- **Records for this exercise**
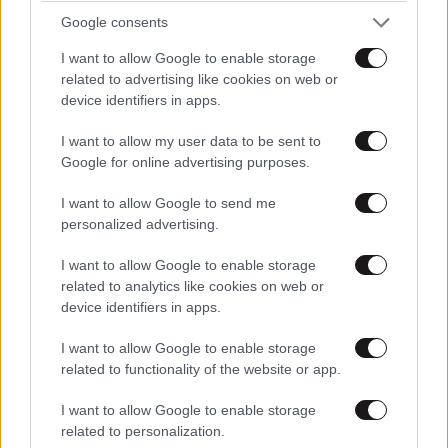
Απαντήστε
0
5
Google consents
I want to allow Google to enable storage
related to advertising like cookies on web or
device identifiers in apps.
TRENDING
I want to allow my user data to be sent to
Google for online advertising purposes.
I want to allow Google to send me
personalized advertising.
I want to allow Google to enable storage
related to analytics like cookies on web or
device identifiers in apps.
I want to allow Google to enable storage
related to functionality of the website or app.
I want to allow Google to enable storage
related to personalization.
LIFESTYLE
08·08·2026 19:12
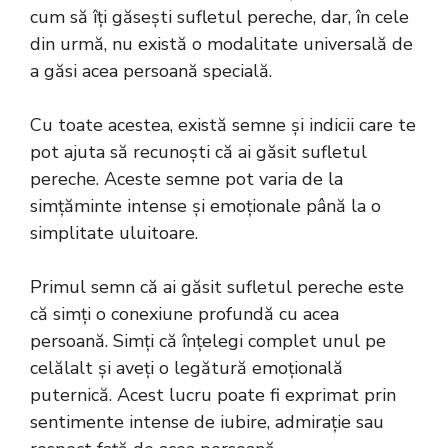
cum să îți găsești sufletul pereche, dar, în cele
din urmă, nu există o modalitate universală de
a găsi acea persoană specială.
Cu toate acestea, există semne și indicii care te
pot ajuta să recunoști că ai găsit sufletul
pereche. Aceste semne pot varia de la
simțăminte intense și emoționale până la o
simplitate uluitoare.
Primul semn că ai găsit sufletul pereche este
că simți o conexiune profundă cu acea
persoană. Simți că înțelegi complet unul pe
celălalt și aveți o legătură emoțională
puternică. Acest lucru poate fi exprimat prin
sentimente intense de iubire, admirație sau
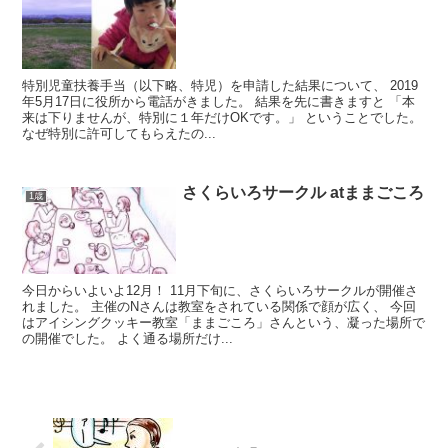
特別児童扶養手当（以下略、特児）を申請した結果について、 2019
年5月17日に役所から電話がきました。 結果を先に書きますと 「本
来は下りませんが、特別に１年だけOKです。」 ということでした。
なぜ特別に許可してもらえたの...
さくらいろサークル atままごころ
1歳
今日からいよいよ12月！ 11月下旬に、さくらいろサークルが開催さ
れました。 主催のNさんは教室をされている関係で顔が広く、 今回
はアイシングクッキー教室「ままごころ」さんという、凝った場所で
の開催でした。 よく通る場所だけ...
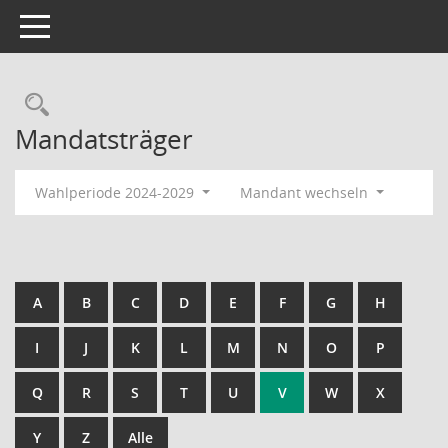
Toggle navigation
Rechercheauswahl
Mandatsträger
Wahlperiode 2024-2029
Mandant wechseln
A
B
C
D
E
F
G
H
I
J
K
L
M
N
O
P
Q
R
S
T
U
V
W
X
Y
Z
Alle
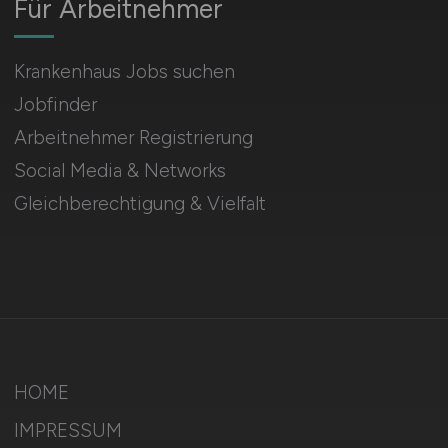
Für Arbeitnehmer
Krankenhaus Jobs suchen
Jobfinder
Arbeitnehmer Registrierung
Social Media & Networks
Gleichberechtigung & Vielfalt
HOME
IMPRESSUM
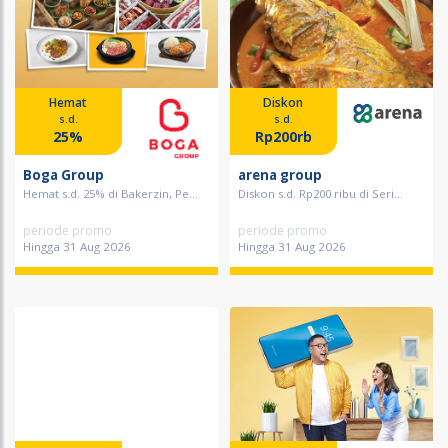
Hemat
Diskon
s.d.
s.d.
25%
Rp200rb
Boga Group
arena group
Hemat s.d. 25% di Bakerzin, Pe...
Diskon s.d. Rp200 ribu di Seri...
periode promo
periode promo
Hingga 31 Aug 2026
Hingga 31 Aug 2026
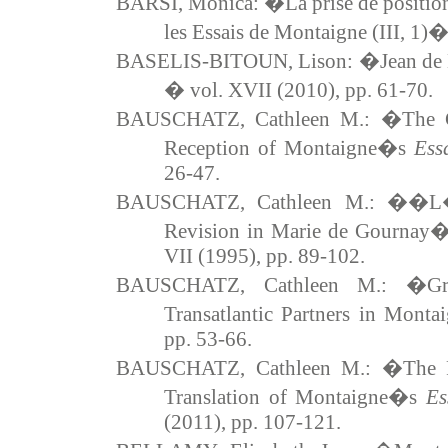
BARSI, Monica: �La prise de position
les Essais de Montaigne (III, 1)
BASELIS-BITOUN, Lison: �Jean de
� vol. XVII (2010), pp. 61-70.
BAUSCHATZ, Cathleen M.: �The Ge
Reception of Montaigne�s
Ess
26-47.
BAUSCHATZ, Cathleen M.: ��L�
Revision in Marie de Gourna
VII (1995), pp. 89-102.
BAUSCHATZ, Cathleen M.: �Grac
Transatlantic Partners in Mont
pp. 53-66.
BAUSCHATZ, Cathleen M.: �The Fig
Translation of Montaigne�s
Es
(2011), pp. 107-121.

--

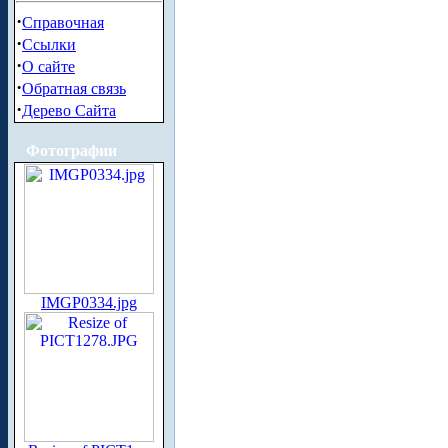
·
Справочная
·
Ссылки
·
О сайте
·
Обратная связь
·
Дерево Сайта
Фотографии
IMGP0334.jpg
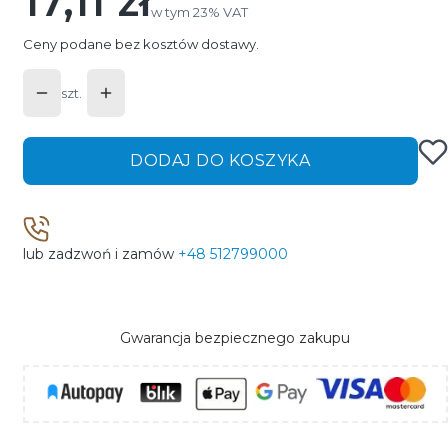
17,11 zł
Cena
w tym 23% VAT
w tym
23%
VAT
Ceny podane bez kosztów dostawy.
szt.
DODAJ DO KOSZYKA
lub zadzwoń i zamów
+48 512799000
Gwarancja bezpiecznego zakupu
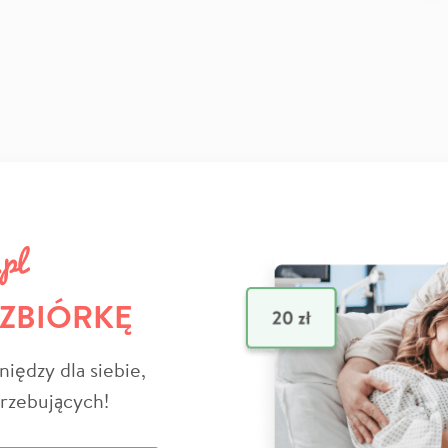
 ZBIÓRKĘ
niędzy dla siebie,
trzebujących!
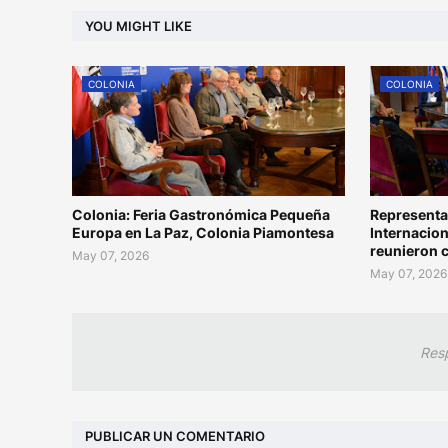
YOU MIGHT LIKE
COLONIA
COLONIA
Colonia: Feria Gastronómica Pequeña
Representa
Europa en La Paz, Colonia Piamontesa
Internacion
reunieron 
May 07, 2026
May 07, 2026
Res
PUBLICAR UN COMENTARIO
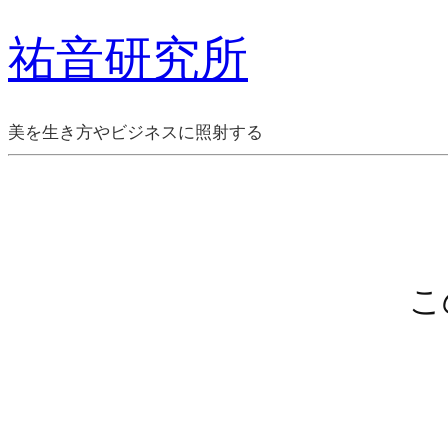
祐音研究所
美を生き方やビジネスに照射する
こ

...

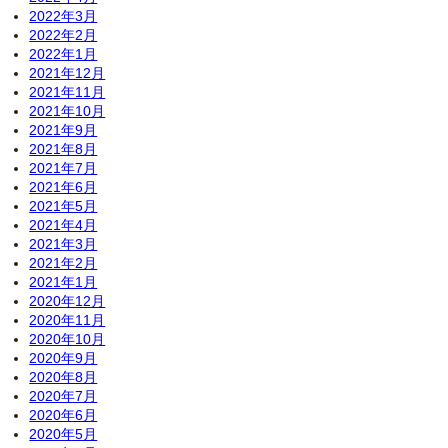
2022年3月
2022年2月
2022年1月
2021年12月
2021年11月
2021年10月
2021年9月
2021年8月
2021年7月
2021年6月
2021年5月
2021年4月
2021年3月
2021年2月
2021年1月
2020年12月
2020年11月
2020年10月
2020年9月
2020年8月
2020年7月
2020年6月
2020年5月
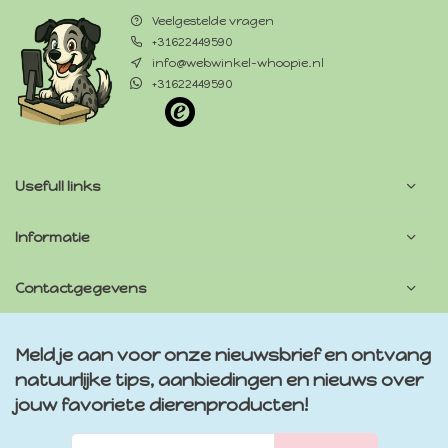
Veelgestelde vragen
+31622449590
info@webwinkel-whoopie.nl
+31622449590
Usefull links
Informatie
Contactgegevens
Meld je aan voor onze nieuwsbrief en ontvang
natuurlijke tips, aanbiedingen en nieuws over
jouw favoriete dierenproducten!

- **Task to carry out**
Report each line in the data that holds the word "acea".

- **Exercise solution**
a găsi acea persoană specială.
că simți o conexiune profundă cu acea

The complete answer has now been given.